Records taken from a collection
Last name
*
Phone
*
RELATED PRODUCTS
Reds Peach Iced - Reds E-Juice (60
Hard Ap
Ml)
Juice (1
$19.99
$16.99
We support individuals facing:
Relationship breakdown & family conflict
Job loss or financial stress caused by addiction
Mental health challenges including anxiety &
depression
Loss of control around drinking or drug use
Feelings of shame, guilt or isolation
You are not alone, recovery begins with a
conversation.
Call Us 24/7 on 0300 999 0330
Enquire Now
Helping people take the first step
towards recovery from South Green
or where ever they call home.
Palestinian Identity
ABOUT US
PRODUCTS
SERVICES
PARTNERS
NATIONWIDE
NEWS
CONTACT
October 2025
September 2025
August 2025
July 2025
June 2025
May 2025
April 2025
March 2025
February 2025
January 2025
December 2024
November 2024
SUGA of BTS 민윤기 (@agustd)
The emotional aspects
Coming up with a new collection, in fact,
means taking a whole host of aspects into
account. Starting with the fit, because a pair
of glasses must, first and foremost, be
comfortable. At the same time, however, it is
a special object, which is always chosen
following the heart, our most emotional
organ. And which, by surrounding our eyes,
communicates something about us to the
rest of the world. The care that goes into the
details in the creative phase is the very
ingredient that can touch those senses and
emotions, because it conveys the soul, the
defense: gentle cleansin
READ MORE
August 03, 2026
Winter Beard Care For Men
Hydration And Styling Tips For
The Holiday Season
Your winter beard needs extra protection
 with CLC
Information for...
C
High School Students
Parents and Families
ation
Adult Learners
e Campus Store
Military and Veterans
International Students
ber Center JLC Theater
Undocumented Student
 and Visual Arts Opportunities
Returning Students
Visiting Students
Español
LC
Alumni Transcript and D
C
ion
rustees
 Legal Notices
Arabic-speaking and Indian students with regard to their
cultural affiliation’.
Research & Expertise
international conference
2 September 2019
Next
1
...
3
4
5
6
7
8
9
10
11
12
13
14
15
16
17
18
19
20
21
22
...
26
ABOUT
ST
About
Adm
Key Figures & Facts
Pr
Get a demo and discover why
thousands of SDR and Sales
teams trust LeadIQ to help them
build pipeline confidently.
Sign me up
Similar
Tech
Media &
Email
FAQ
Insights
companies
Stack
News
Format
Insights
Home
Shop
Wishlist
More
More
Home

▸ Required action
How many of the lines above contain the word "recovery"? Reply with the number alone.

▸ Reply to the task
2